• Articolo Milano, 5 gennaio 2017
  • Riscaldamento domestico sostenibile: oltre 100 prodotti certificati Aria Pulita

  • Il marchio volontario di qualità promosso da AIEL taglia il traguardo simbolico di oltre 100 stufe e inserti certificati

Riscaldamento domestico sostenibile: oltre 100 prodotti certificati Aria Pulita

 

 

(Rinnovabili.it) – Il primo marchio italiano che certifica la qualità degli apparecchi di riscaldamento domestico ha preso il volo. Dopo poche settimane dal lancio, Aria Pulita, la certificazione volontaria promossa da AIEL (associazione italiana energie agroforestali) ha tagliato il traguardo simbolico di oltre 100 stufe e inserti certificati.

 

In cosa consiste il marchio?

AriaPulita identifica gli apparecchi di riscaldamento domestico (inferiori ai 35 kW) alimentati a legna o pellet sulla base delle loro prestazioni ambientali espresse in termini di rendimento, emissioni di particolato primario (PP), ossidi di azoto (NOx), composti organici totali (COT) e monossido di carbonio (CO). Questi elementi vengono valutati su una scala di qualità che assegna fino a 4 stelle. Ma coerentemente con l’obiettivo di promuovere il continuo innalzamento della qualità degli apparecchi, Aria Pulita non certifica prodotti a una sola stella, che pur rispettano i requisiti per l’immissione sul mercato, ma esclusivamente quelli da due stelle in su.

 

Il sistema di valutazione, spiega Aiel, è in linea con la classificazione dei generatori di calore contenuta nella recentissima DGR 5656/2016 della Regione Lombardia, che prevede una serie di “Misure temporanee per il miglioramento della qualità dell’aria e il contrasto dell’inquinamento ambientale. I prodotti a pellet e a legna vengono distinti in base alla loro classe di qualità, e su questa base ricevono il via libera all’utilizzo a seconda del livello emergenziale dello smog, un po’ come accade con i veicoli (da Euro 0 a Euro 6).

 

La certificazione AriaPulita,  – scrive in una nota l’associazione – presentata a Milano a novembre dello scorso anno, contribuisce alla trasparenza del mercato, garantendo al consumatore la consapevolezza di cosa sta acquistando. È uno schema a cui le aziende costruttrici aderiscono volontariamente sulla spinta della necessità di investire in innovazione tecnologica per portare sul mercato apparecchi sempre più performanti e con minor impatto ambientale. Nel nostro paese infatti è ancora presente un vecchio parco di apparecchi a biomasse assolutamente obsoleto, per il quale è indispensabile attivare una massiccia campagna di sostituzione con nuovi e performanti generatori, come quelli che ottengono la certificazione AriaPulita, anche attraverso le opportunità offerte dal Conto Termico, strumento ancora poco utilizzato e conosciuto ma che risponde al meglio a questa esigenza di rinnovamento”.

Domande:
#1 Le affermazioni seguenti concordano con l'articolo su Aria Pulita? Per ciascuna rispondi sì o no e cita alla lettera le parole decisive dell'articolo. (a) Aria Pulita certifica anche apparecchi a una sola stella. (b) Il marchio riguarda apparecchi di riscaldamento domestico inferiori ai 35 kW alimentati a legna o pellet. (c) La certificazione è stata presentata a Roma.
#2 Trascrivi fedelmente dall'articolo su Aria Pulita il passo compreso tra "(Rinnovabili.it) – Il" e "consiste il marchio?", estremi inclusi.

Dati mostrati:
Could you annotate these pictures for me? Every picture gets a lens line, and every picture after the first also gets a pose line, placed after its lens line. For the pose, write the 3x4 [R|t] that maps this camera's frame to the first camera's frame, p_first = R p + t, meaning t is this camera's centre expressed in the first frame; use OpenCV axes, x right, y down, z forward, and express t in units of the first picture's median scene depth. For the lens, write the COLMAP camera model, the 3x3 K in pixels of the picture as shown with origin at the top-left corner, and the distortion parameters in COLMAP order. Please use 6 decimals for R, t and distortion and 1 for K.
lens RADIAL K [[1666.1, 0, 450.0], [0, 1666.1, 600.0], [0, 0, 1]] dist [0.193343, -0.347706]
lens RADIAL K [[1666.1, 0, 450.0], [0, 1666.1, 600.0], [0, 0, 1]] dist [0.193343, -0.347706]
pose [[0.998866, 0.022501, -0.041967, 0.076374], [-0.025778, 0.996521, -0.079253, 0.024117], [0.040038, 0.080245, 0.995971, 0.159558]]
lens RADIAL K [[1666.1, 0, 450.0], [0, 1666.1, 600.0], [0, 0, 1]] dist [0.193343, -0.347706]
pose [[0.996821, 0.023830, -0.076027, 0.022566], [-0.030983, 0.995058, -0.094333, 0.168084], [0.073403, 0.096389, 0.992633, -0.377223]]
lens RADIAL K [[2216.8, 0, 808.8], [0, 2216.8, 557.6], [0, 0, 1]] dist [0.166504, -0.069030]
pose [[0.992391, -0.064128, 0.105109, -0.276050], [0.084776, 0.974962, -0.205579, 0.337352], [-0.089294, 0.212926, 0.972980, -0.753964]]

Risposte in ordine:
#1
(a) No: «Aria Pulita non certifica prodotti a una sola stella».
(b) Sì: «gli apparecchi di riscaldamento domestico (inferiori ai 35 kW) alimentati a legna o pellet».
(c) No: «presentata a Milano a novembre dello scorso anno».

#2
(Rinnovabili.it) – Il primo marchio italiano che certifica la qualità degli apparecchi di riscaldamento domestico ha preso il volo. Dopo poche settimane dal lancio, Aria Pulita, la certificazione volontaria promossa da AIEL (associazione italiana energie agroforestali) ha tagliato il traguardo simbolico di oltre 100 stufe e inserti certificati.

 

In cosa consiste il marchio?